Yes. Edgrapi's GET /v1/sections/{ticker}?form=10-K&item=1A returns the Risk Factors section of the latest 10-K as clean text. Item 1A is the SEC's code for Risk Factors. You get the section body with the HTML, tables, and table-of-contents stripped out, ready to chunk or feed to a model.
Which 10-K sections does the SEC EDGAR API return?
The narrative items by their SEC code: Item 1 (Business), 1A (Risk Factors), 7 (Management's Discussion, MD&A), and the rest of the 10-K items. Call the endpoint without an item to list what's available in that filing, then call again with the item code to fetch its text. 10-Q filings expose their shorter item set (1-6).
What is the difference between Item 1A and Item 7 in a 10-K?
Item 1A is Risk Factors: the significant risks the company faces, listed in order of importance.
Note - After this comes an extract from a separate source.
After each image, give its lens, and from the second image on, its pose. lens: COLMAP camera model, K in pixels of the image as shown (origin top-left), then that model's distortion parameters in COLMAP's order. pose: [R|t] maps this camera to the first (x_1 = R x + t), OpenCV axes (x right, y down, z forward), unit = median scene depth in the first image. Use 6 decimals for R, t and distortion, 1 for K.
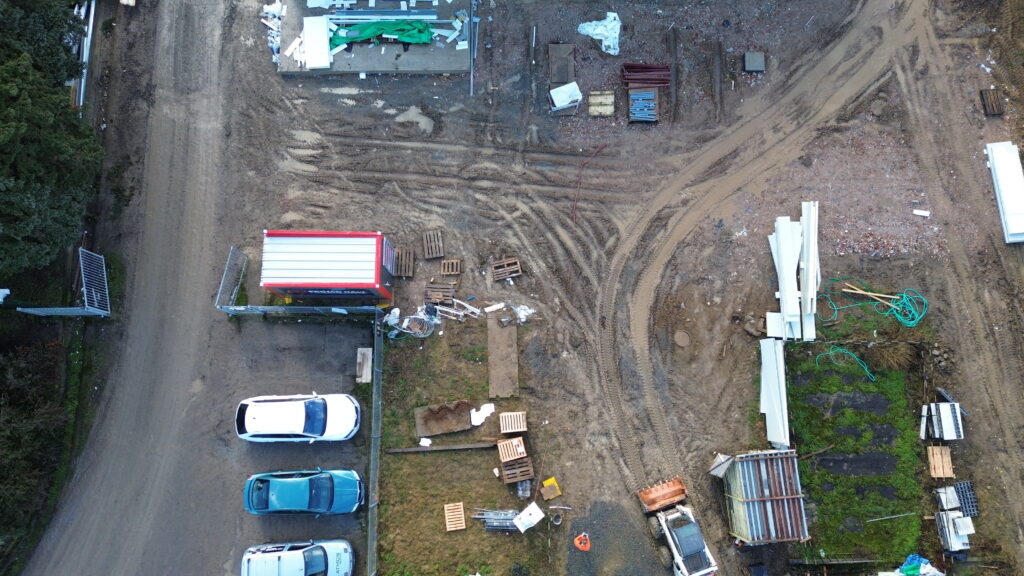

Item 7 is Management's Discussion and Analysis (MD&A): management's own explanation of the results, the 'why' behind the numbers. Both are narrative text, and both are the sections analysts and LLMs read most.
How do I extract MD&A text from SEC filings?
MD&A is Item 7 in a 10-K. Doing it by hand means downloading the filing's HTML, stripping the markup, and finding where Item 7 starts and ends without grabbing the table of contents. Edgrapi does that: GET /v1/sections/{ticker}?form=10-K&item=7 returns the MD&A body as clean text.
Is this good for RAG or feeding a 10-K to an LLM?
That's what it's built for. A RAG pipeline needs clean section text to chunk and embed; feed a model raw filing HTML and it grounds answers in boilerplate and the table of contents. The sections endpoint hands you just the Risk Factors or MD&A body, which is the input a retrieval system actually wants.
Does it return the section as text or as a summary?
As text, verbatim from the filing. The endpoint extracts and cleans the section; it does not summarize, rank, or interpret. You get the exact disclosure the company filed, and your own model does the reasoning. That keeps it honest and keeps the analysis under your control.